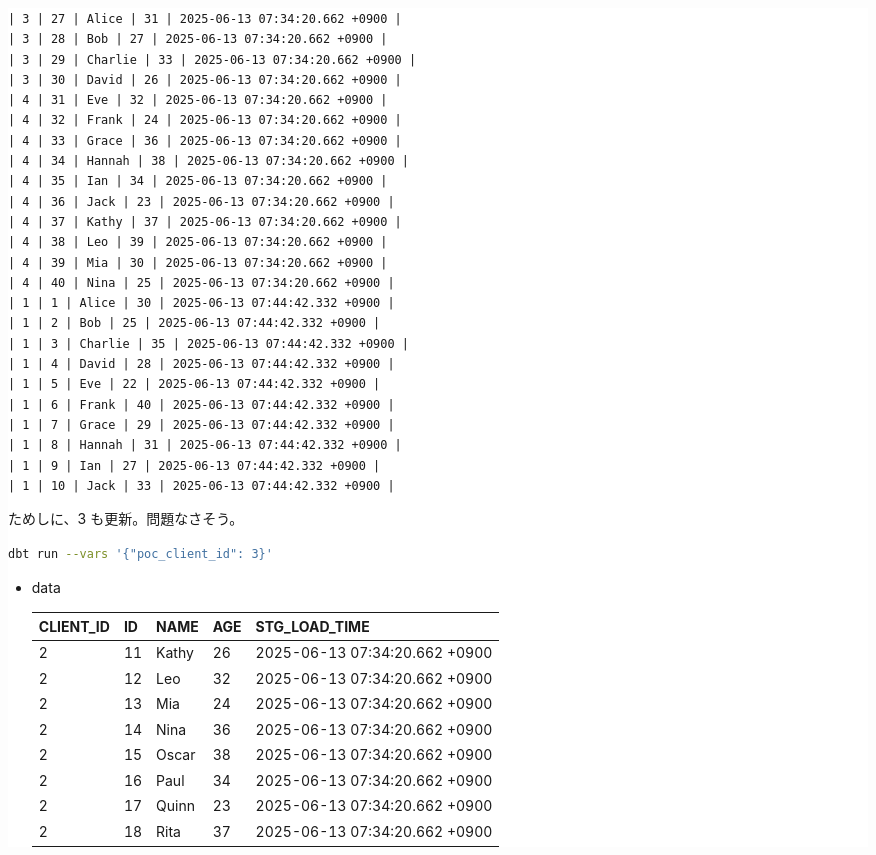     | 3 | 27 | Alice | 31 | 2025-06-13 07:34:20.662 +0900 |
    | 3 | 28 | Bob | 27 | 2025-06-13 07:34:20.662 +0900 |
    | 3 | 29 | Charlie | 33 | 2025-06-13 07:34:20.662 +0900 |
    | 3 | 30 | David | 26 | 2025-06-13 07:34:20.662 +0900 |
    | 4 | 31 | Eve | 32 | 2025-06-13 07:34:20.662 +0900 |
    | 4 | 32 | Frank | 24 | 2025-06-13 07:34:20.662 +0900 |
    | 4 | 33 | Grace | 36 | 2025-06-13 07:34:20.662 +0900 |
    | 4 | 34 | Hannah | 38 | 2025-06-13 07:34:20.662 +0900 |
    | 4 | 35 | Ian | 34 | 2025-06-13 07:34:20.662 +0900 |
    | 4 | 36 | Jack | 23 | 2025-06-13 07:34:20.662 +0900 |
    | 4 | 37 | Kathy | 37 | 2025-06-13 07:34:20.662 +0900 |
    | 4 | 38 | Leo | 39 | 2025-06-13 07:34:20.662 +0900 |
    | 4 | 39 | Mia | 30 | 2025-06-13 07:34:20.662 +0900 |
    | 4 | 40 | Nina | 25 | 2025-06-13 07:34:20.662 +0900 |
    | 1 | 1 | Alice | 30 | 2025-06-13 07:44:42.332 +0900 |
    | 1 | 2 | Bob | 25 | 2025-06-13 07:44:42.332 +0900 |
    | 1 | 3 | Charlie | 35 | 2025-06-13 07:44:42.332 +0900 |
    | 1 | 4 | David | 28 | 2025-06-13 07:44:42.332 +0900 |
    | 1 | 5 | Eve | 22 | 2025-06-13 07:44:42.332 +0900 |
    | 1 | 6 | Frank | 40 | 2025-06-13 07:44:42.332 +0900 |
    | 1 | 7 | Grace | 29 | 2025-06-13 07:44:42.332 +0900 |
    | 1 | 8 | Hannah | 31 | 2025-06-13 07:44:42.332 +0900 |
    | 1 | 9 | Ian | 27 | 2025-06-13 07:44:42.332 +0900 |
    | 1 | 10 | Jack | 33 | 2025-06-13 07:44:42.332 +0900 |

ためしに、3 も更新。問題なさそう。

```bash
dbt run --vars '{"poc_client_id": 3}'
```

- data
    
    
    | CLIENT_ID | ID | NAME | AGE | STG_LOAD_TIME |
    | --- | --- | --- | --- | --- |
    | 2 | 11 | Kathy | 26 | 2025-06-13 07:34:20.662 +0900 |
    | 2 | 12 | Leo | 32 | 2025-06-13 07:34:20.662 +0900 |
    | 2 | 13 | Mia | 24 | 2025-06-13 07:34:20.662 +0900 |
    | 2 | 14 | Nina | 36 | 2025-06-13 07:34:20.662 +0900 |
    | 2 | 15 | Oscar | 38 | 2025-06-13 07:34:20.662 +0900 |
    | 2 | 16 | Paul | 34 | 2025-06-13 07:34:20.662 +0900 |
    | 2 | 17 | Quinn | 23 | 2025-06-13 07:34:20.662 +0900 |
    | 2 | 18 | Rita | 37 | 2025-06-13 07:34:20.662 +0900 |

- **What to produce**
The answer should hold exactly the lines running from the one with "Oscar | 38 | 2025-06-13 07:34:20.662 +0900 |" to the final line of the data, both ends counted.

- **Result of the task**
    | 2 | 15 | Oscar | 38 | 2025-06-13 07:34:20.662 +0900 |
    | 2 | 16 | Paul | 34 | 2025-06-13 07:34:20.662 +0900 |
    | 2 | 17 | Quinn | 23 | 2025-06-13 07:34:20.662 +0900 |
    | 2 | 18 | Rita | 37 | 2025-06-13 07:34:20.662 +0900 |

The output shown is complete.